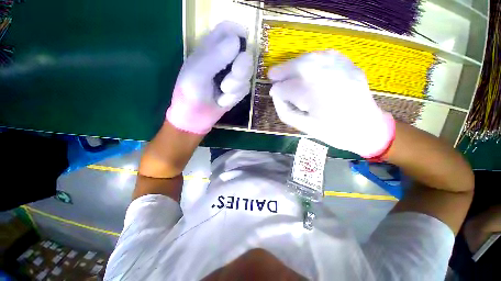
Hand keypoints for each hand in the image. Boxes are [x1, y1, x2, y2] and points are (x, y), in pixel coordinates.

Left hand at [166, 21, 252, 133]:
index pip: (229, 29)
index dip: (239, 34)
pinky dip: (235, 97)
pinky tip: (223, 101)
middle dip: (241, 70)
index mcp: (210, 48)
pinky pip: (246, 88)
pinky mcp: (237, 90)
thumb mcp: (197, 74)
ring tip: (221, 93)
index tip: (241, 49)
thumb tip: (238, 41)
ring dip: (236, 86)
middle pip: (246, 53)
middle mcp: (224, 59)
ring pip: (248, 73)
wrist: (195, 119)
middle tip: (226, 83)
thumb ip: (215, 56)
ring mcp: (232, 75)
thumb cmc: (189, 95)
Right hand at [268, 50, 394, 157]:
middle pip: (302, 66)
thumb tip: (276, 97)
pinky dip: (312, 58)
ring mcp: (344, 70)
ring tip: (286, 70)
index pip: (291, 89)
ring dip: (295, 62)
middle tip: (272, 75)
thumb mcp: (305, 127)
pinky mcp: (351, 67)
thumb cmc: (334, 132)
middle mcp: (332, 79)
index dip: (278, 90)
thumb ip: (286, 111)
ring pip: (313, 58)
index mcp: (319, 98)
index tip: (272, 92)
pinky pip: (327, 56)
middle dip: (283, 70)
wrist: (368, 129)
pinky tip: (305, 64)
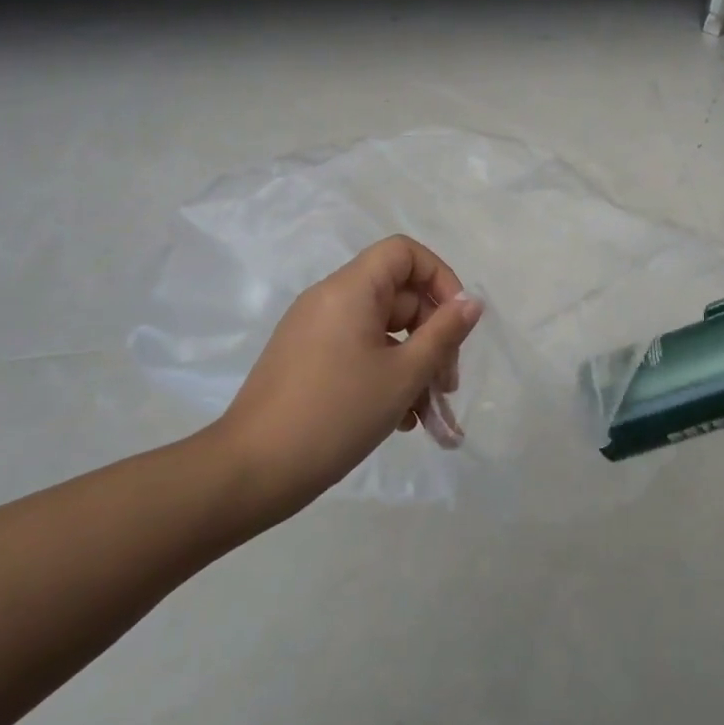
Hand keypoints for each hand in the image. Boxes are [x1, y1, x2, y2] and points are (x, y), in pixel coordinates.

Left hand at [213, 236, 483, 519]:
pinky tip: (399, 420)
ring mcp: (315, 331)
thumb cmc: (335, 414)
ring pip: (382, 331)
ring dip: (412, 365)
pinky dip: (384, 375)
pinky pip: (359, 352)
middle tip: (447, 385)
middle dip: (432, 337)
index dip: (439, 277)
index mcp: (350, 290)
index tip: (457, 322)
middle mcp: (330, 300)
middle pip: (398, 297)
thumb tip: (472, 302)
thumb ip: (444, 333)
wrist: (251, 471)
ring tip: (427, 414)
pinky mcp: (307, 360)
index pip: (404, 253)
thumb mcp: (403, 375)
▬▬▬▬▬▬
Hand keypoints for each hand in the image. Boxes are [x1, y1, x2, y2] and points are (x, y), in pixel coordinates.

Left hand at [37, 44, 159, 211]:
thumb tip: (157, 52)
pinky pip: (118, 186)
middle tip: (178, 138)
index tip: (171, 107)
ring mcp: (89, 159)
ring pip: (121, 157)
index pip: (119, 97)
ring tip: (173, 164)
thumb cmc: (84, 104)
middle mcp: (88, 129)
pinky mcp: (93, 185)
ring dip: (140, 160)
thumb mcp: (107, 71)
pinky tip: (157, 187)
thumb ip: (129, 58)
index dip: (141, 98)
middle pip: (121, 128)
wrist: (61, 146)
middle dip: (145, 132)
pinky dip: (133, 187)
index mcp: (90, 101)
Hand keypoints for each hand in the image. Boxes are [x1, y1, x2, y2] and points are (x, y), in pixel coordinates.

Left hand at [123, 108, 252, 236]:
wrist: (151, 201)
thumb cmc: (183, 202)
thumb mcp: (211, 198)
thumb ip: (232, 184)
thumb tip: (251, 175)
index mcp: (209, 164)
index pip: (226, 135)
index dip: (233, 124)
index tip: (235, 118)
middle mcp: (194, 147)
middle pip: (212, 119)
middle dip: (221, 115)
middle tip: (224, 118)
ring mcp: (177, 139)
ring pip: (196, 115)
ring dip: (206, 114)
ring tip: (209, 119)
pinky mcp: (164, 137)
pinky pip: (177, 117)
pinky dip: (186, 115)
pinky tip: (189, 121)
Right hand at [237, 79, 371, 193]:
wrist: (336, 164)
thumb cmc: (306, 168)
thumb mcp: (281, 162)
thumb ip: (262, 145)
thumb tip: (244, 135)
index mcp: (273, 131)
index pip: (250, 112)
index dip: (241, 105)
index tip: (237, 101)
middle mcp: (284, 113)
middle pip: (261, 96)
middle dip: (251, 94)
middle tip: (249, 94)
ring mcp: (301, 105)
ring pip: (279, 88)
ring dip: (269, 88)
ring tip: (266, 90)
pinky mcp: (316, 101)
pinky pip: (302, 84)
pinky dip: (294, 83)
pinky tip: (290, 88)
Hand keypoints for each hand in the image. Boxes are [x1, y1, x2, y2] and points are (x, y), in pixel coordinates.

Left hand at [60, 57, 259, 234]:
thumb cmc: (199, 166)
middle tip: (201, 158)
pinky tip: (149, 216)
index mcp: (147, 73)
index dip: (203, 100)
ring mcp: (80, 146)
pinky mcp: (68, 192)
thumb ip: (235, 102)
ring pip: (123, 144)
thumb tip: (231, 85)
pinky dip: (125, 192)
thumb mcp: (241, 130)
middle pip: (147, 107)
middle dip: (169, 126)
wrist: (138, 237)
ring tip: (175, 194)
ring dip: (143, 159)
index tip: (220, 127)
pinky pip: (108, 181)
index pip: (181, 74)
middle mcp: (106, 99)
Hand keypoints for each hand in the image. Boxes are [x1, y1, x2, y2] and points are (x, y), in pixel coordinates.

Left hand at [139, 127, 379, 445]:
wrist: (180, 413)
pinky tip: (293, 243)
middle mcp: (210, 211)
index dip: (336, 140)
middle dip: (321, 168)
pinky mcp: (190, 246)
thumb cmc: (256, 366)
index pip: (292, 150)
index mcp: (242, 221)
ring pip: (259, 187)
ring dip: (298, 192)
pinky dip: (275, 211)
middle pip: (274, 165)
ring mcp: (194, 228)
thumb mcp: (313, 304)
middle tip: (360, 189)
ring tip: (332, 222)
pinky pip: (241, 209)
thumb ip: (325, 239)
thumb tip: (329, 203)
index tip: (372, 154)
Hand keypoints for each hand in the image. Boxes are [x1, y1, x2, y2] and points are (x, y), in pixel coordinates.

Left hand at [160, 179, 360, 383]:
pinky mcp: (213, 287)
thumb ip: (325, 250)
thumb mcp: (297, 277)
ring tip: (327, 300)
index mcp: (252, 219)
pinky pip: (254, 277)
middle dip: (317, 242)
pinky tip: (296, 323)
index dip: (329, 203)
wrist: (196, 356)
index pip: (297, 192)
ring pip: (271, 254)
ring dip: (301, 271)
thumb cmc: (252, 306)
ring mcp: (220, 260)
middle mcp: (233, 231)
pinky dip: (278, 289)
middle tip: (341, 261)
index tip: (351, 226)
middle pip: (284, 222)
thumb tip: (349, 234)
▬▬▬▬▬▬
To do:
Copy the stretch of the records above that runs from the line with "index tip: (171, 107)" through the line with "index mcp: (90, 101)". Both end lines belong in the copy, and nothing else does.

Answer to this exercise:
index tip: (171, 107)
ring mcp: (89, 159)
ring pip: (121, 157)
index pip: (119, 97)
ring tip: (173, 164)
thumb cmc: (84, 104)
middle mcp: (88, 129)
pinky mcp: (93, 185)
ring dip: (140, 160)
thumb mcp: (107, 71)
pinky tip: (157, 187)
thumb ip: (129, 58)
index dip: (141, 98)
middle pip: (121, 128)
wrist: (61, 146)
middle dip: (145, 132)
pinky dip: (133, 187)
index mcp: (90, 101)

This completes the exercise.